> _SOURCE TEXT_:
○ ○ ○ ○

The EUROHORCs initiative is very well-intentioned. It is based on an awareness that many of us share: It is of the utmost importance that science funded by public money should be made freely and easily accessible to the public (OA). But the initiative also reveals a profound misunderstanding about what OA and researchers’ real needs are all about.

The vision underlying the EUROHORCs initiative is that research results should be deposited directly in a CR. However, if research results are not OA today, this is not because of the lack of a CR to deposit them in, but rather because most authors are simply not yet depositing their articles at all, not even in an IR.

Creating a new repository is hence not the solution for making research OA. The solution lies in universal deposit mandates, from both institutions and funding agencies. If this task is left to large funders such as the European Community, their central repositories will only contain publications of the research they have funded. From this it is easy to see that researchers will ultimately have to deposit their publications in as many repositories as there are funders supporting their research. Not only is this not practical, it is needlessly cumbersome.

The obvious solution is that both research institutions and funding agencies should jointly require IR deposit. Once that systematic coordination has been successfully implemented, if CRs are desired, they can easily be created and filled using compatible software for exporting or harvesting automatically from IRs to CRs.

What is worrisome is the needless double investment in creating two distinct kinds of repositories for direct deposit. This trend seems to rest on the naive notion that, in the Internet era, it is somehow still necessary to deposit things centrally. But in reality, the centralising tool is the harvester, and its search engine. Google Scholar, for example, is quite efficient in finding articles in any repository, institutional or central, yet no one deposits articles directly in Google Scholar. The perceived need for direct-deposit CRs is groundless, technically speaking. Such CRs even run the risk of serving as hosts for only the publications funded by a single funder. IRs guarantee OA webwide for all research output, in all disciplines, from all institutions, regardless of where (or whether) it has been funded.

It is understandable that funders may wish to host a complete collection of the research they have funded, but nowadays that can easily be accomplished by importing it automatically from the more complete collections of the distributed IRs — since institutions are the universal providers of all research output, funded and unfunded — as long as funders collaborate with institutions in first ensuring that all the IRs are filled with their own institutional research output.

Besides, the OA philosophy is global. It cannot be reduced to a single continent. Science is universal.

Giving priority to creating more CRs for direct deposit today is not only a waste of time: it is also counterproductive for the growth of convergent funder and institutional mandates. It would generate multiple competing loci of primary deposit for authors — most of whom, we must not forget, are still not depositing at all.

In conclusion, it seems far more efficient to focus first on filling IRs at this time; once that is accomplished, if it is judged useful, CRs can be configured to collect their data from IRs rather than being used as divergent points of direct deposits themselves.

The potential success of OA, without conflicting head-on with publishers, rests on the deposit of authors’ own final drafts of their published articles, through a one-time, simple action on the part of the author. All research is generated from research institutions: IRs are hence the natural locus for author deposit, providing optimal proximity, convenience and congruence with the mission of the author’s own institution. The rest is merely technical: a matter of automated data transfer to external CRs.

○ ○ ○ ○

[Recorded data]
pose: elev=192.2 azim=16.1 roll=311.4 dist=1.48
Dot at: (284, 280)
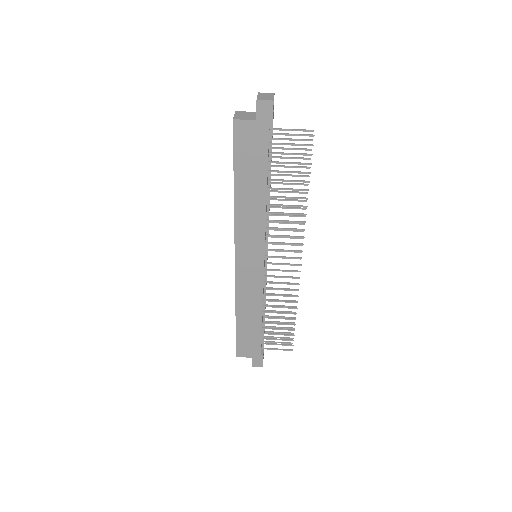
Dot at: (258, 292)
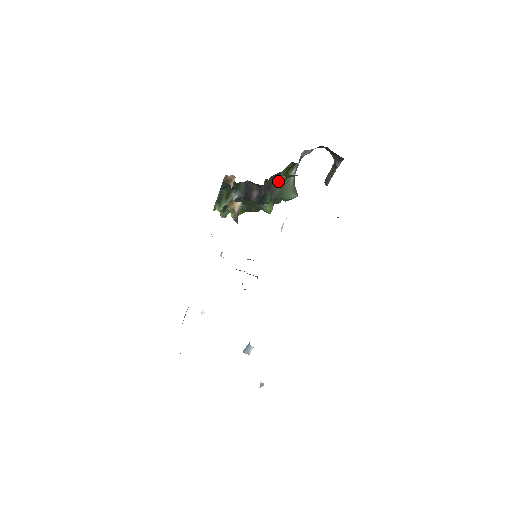
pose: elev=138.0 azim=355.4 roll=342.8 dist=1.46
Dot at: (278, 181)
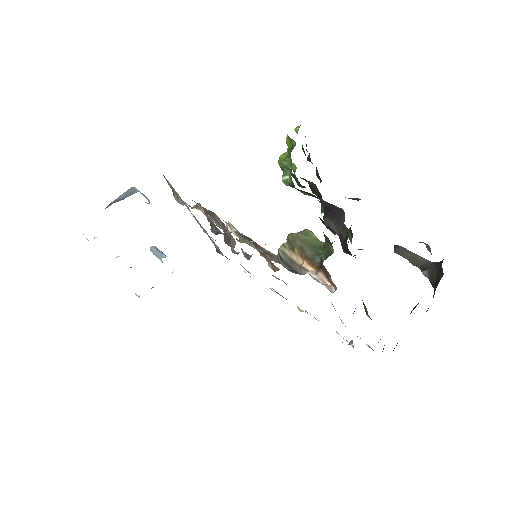
Dot at: occluded
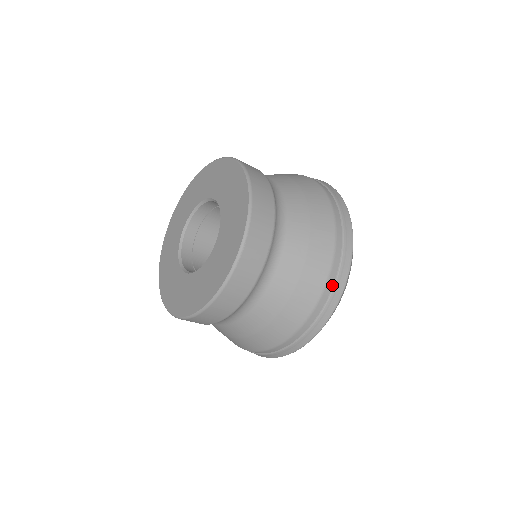
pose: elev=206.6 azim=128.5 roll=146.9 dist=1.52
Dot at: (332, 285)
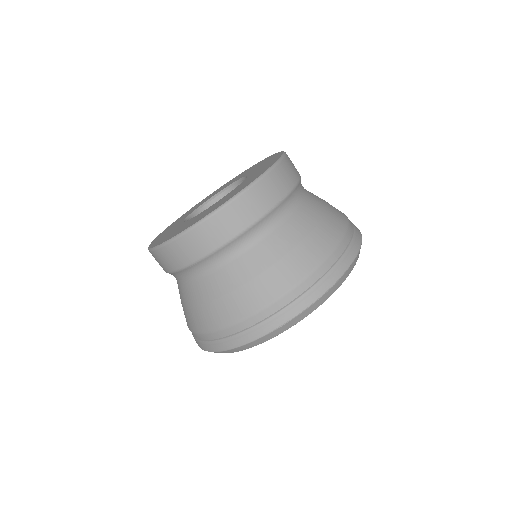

○ ○ ○ ○

> _PROBLEM_: Reproduce the stretch from "In conclusion, it" through "to external CRs." in the text on open access repositories, updating "final drafts" to "accepted manuscripts".

> _COMPLETE ANSWER_:
In conclusion, it seems far more efficient to focus first on filling IRs at this time; once that is accomplished, if it is judged useful, CRs can be configured to collect their data from IRs rather than being used as divergent points of direct deposits themselves.

The potential success of OA, without conflicting head-on with publishers, rests on the deposit of authors’ own accepted manuscripts of their published articles, through a one-time, simple action on the part of the author. All research is generated from research institutions: IRs are hence the natural locus for author deposit, providing optimal proximity, convenience and congruence with the mission of the author’s own institution. The rest is merely technical: a matter of automated data transfer to external CRs.